EXERCISE GOAL: Quote every sentence in the passage on adoptive parents and birth-family reunions that gives the reader a direct command in the imperative mood.

SUPPLIED PASSAGE:
/---

The fear that your child will leave you one day is a very real fear for most parents. For adoptive parents, there is sometimes fear in the back of one’s mind that their child will one day leave or even be taken away from them. While irrational, it is just a fear that kind of sits there and permeates. This may be due to the poor media portrayal of adoption or just due to the sometimes difficult aspects of the adoption journey. Regardless of the reasoning, this fear is often very real and is a valid feeling shared by many parents, adoptive or otherwise.
It is hard to guess how a child will react or what will happen when a child reunites with their birth family. As there is so much unknown with this, it is very common to jump to conclusions. However, it is best to leave the unknown just unknown. If your child has not yet reunited with their birth parents, assume the best and be supportive. Worry about it when you have been given a real reason to worry, otherwise, you are likely stressing over nothing. If your child has already reunited with their birth parents and is acting distant, there may be a reason for this or they may simply need time. It is likely just the newness of it all. Reuniting with family members who have so much in common with you and share your blood can be quite impactful and overwhelming at the same time. It is likely that your child is embracing the newness and needs time to soak it all in.
Your child may also act distant if they are being given information about their adoption that they did not know before. Where the information is true or not, it is important to keep communication open. If there is anything that was withheld from them, it is perfectly valid for them to feel a certain way and need to communicate his feelings with you when they are ready. Regardless of the reason your child is being distant, it is important to give them time and space. Patience will be a virtue and understanding will be needed. Keep the lines of communication open and be forthcoming with your child. Let your child take the time that they need to embrace this new part of their world.

\---

(Rows from a dataset)
/---

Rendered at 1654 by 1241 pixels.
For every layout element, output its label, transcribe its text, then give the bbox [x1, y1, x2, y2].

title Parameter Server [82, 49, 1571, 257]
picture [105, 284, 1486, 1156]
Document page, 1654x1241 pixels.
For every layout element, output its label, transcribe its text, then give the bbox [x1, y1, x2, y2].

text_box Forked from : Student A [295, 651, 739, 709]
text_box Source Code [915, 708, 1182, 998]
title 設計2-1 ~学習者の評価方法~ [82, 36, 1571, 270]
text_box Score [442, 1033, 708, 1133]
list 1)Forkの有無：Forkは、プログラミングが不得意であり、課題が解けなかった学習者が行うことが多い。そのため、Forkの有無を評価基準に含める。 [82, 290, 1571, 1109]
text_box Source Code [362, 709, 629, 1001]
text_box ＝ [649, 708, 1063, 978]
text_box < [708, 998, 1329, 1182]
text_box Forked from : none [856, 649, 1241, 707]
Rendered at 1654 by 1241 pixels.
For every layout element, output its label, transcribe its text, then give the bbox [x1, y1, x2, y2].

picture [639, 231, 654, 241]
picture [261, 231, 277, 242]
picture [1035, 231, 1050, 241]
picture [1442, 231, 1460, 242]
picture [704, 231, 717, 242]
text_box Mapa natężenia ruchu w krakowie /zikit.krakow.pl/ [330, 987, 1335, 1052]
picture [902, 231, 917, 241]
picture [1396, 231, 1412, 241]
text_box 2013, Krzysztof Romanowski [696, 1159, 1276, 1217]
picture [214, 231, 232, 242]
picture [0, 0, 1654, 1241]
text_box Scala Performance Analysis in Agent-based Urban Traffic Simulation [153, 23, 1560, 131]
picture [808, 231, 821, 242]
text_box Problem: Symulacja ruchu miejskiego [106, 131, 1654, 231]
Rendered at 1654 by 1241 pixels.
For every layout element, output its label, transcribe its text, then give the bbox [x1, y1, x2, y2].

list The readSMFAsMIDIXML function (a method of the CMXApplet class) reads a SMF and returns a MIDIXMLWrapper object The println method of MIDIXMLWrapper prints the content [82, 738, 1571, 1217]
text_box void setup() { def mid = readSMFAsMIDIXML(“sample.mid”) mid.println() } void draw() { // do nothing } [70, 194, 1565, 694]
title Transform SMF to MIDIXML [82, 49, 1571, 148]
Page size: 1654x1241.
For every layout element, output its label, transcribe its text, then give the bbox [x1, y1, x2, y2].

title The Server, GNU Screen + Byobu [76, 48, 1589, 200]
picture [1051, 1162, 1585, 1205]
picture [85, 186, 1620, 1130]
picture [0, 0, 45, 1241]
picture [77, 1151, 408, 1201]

\---

OUTPUT:
- "If your child has not yet reunited with their birth parents, assume the best and be supportive."
- "Worry about it when you have been given a real reason to worry, otherwise, you are likely stressing over nothing."
- "Keep the lines of communication open and be forthcoming with your child."
- "Let your child take the time that they need to embrace this new part of their world."